LetterChar = unicode_letter | '_'
NonZeroDigit = '1' ... '9'
DigitChar = '0' | NonZeroDigit
HexaLowerChar = 'a' ... 'f'
HexaUpperChar = 'A' ... 'F'
HexaLetterChar = HexaLowerChar | 'a' ... 'f'
HexaChar = DigitChar | HexLetterChar
LetterOrDigitChar = LetterChar | DigitChar
LetterOrUnderscoreChar = LetterChar | '_'
UnderscoreThenLetterOrDigit = '_', LetterOrDigitChar
Dot3Token = "..."
Dot2Token = ".."
DotToken = '.'

IdentifierToken = letter | UnderscoreThenLetterOrDigit, { LetterOrDigitChar | UnderscoreThenLetterOrDigit }
DeciLitToken = '0' | (NonZeroDigit { DigitChar })

Abstract Syntax Tree

So after the source has been tokenised it is parsed into an Abstract Syntax tree. the basic idea is that an RSON file can be three things.
  • An unStatemented file. It just contains an expression, without a semi colon at the end for example could just an Int or String.
  • A Statemented file
  • The empty file. It may contain comments but no expressions. The empty statement is a thing in itself but also a special case of a claused statement with with zero Clauses.
A statement can be 3 things
  • An unclaused Statement. It just contains an expression, without a comma at the end for example could just an Int or String.
  • A Claused Statement
  • The empty Statement It may contain comments but no expressions. The empty file is a thing in itself but also a special case of a Statemented file with zero statements.

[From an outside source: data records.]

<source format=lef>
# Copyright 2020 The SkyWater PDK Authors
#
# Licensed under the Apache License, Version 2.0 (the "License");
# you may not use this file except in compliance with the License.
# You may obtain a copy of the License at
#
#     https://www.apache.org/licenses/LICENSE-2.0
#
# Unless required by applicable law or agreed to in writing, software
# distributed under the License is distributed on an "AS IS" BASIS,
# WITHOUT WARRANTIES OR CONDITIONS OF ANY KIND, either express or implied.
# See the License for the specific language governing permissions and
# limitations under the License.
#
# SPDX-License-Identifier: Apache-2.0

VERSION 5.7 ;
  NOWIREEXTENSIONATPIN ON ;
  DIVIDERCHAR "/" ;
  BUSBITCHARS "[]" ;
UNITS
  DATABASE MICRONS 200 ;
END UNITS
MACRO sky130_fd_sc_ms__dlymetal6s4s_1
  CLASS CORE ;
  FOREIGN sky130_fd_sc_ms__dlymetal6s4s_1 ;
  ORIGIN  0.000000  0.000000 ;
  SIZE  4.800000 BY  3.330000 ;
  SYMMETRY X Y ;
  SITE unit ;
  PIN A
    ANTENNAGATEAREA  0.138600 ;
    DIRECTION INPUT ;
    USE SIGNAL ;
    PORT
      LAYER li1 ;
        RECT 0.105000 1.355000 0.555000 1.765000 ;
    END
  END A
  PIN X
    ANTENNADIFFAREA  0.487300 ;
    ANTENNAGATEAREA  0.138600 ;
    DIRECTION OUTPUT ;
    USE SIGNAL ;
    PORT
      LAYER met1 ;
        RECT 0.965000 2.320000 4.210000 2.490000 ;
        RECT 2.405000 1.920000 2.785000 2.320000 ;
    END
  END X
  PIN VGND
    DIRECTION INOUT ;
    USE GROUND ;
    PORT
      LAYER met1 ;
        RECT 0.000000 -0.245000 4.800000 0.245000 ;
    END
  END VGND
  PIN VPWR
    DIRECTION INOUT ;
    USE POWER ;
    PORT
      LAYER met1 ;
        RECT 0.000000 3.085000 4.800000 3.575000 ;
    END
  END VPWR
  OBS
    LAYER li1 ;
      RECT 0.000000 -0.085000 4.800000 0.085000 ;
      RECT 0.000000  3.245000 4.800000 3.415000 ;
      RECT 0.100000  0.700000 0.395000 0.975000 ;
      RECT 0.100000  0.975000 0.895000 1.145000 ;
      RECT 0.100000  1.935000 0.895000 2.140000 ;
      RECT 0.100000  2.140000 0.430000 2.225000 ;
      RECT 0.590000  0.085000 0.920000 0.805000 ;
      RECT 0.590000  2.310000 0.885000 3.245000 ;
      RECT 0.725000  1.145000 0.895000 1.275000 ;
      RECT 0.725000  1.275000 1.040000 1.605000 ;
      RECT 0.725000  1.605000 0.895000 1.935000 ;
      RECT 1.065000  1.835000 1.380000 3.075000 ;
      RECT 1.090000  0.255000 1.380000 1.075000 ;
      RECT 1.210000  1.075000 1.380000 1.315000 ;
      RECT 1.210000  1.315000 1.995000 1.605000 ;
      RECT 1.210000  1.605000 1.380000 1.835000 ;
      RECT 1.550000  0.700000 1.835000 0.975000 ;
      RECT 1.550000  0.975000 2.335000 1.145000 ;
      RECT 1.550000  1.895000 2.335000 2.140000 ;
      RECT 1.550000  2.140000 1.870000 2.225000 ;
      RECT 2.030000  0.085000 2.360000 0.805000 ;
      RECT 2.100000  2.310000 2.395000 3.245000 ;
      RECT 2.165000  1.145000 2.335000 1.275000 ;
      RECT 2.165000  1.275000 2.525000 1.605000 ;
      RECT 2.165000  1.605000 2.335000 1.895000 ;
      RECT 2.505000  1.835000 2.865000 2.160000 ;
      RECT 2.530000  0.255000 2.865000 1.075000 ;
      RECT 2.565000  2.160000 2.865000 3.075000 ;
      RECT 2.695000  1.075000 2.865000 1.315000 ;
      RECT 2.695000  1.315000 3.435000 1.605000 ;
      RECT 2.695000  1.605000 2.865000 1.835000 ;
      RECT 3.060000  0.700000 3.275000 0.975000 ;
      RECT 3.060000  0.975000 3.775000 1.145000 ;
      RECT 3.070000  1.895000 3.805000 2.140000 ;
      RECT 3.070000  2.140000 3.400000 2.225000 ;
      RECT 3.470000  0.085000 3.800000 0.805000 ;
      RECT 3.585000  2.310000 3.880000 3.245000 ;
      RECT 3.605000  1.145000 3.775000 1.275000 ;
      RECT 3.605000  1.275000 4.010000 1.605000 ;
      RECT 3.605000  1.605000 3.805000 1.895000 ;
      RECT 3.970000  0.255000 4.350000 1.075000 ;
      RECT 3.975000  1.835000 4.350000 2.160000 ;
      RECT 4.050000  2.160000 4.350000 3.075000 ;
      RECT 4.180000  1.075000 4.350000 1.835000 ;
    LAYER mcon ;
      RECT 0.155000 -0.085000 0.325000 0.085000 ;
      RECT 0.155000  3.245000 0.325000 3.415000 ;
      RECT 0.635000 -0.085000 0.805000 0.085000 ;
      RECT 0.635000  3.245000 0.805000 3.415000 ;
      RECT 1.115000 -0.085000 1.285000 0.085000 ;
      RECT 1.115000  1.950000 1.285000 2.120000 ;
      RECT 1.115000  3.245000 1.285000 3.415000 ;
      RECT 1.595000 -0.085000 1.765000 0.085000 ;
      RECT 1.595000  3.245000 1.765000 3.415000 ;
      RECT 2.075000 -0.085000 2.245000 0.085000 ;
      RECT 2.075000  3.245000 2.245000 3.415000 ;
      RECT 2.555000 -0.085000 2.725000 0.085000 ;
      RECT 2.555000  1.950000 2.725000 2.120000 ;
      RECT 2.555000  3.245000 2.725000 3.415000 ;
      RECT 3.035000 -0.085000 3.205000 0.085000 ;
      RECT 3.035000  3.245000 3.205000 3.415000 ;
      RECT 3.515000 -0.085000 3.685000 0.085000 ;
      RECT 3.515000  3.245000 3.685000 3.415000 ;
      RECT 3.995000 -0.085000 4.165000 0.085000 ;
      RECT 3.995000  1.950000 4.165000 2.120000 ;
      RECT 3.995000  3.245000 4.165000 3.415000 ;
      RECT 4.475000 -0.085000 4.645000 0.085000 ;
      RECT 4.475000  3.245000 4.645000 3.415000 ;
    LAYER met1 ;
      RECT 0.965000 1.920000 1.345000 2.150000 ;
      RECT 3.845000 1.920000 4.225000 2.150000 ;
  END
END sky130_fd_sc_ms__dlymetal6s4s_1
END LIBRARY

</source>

So there is currently some confusion as to where it is parsed into a series of statements or into an expression. Currently Statements and Clauses contain an expression but are not themselves an expression.This is causing a block to me coding at the moment.

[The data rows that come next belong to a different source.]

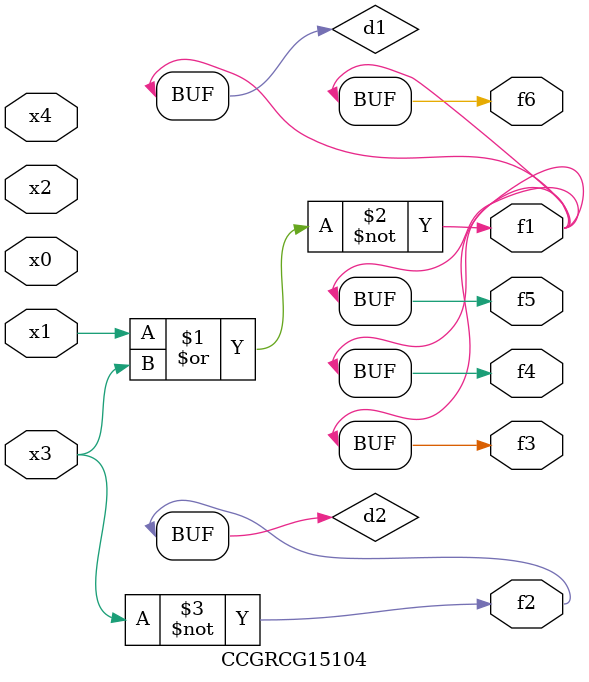
<source format=v>
module CCGRCG15104(
	input x0, x1, x2, x3, x4,
	output f1, f2, f3, f4, f5, f6
);

	wire d1, d2;

	nor (d1, x1, x3);
	not (d2, x3);
	assign f1 = d1;
	assign f2 = d2;
	assign f3 = d1;
	assign f4 = d1;
	assign f5 = d1;
	assign f6 = d1;
endmodule

</source>
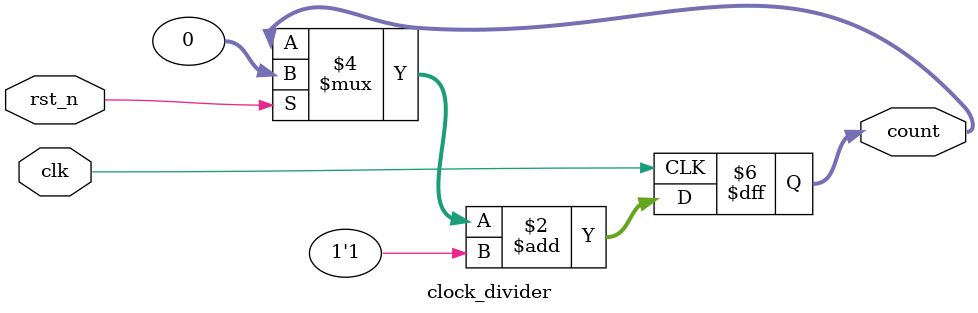
<source format=v>
`timescale 1ns / 1ps


module clock_divider(
    input clk,
    input rst_n,
    output reg [31:0] count
    );
        always @ (posedge clk) begin 
            if (rst_n) begin // if reset is high
                count = 32'b0; // count is 0
            end
            else
                #100; 
                count = count + 1'b1; // increment counter
        end
endmodule
</source>
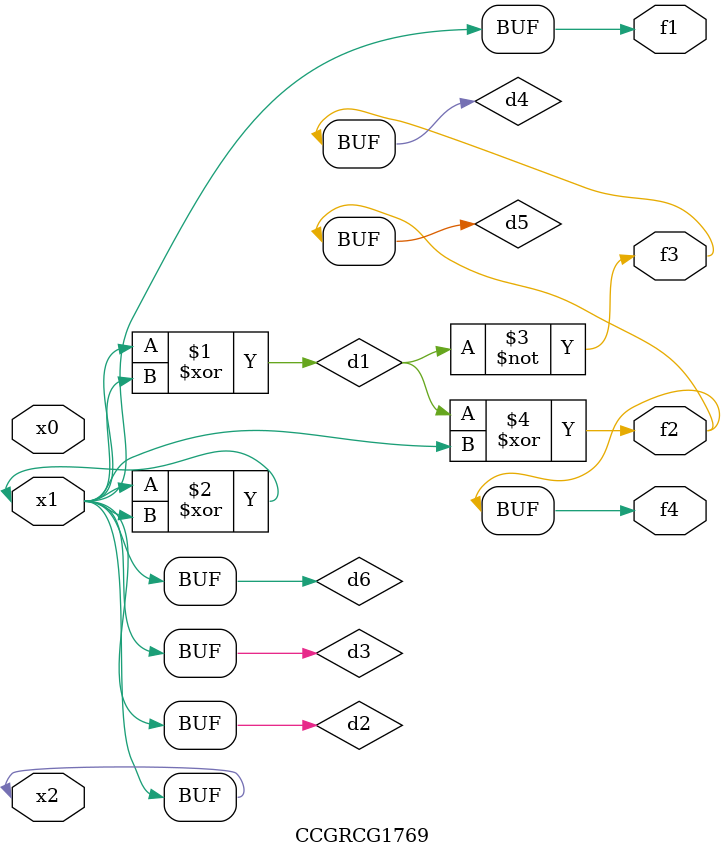
<source format=v>
module CCGRCG1769(
	input x0, x1, x2,
	output f1, f2, f3, f4
);

	wire d1, d2, d3, d4, d5, d6;

	xor (d1, x1, x2);
	buf (d2, x1, x2);
	xor (d3, x1, x2);
	nor (d4, d1);
	xor (d5, d1, d2);
	buf (d6, d2, d3);
	assign f1 = d6;
	assign f2 = d5;
	assign f3 = d4;
	assign f4 = d5;
endmodule

</source>
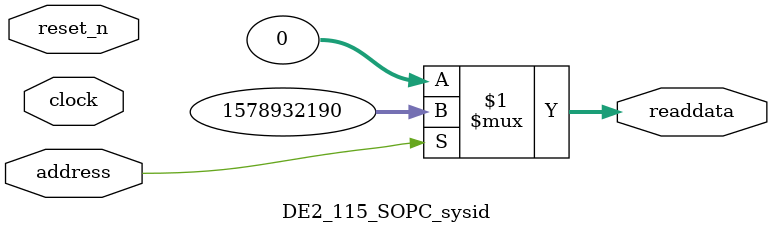
<source format=v>

`timescale 1ns / 1ps
// synthesis translate_on

// turn off superfluous verilog processor warnings 
// altera message_level Level1 
// altera message_off 10034 10035 10036 10037 10230 10240 10030 

module DE2_115_SOPC_sysid (
               // inputs:
                address,
                clock,
                reset_n,

               // outputs:
                readdata
             )
;

  output  [ 31: 0] readdata;
  input            address;
  input            clock;
  input            reset_n;

  wire    [ 31: 0] readdata;
  //control_slave, which is an e_avalon_slave
  assign readdata = address ? 1578932190 : 0;

endmodule




</source>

AST Precedence From lowest to highest after brace block parsing.
  • SemicolonToken Delimits the end of a Statement. The last Statement of a block / file may have, but does not need a need a trailing Semicolon. A statement without commas is considered Unclaused.
  • CommaToken Delimits the end of clause. The last Clause of a Statement may have, but does not need a trailing Comma, unless it is a single Clause Statment in which case it must have a trailing Comma to distinguish it from an Unclaused Statement.
  • assignment operators. == and != are normal operators. Any other operators ending with a '=' character are assignment operators.
  • The single Colon Token
  • From here on down the precedence is determined by the first character of the operator. An operator ending in a ':' will be expected to be an infix operator dispatch from its rhs.
  • ^
  • &
  • = !
  • :
  • + -
  • * / %
  • All other special characters
  • Whitespace

Hexadecimal and Base32

Hexadecimal is written with Uppercase letters. Base32 is written with the digits followed by the upper case letters A to W, with the letter 'O' unused

A 10, B 11, C 12, D 13, E 14, F 15, G 16, H 17, I 18, J 19, K 20, L 21, M 22, N 23, P 24, Q 25, R 26, S 27, T 28, U 29 V 30, W 31

Miscellaneous

A Lower case letter will be used after numerals in names.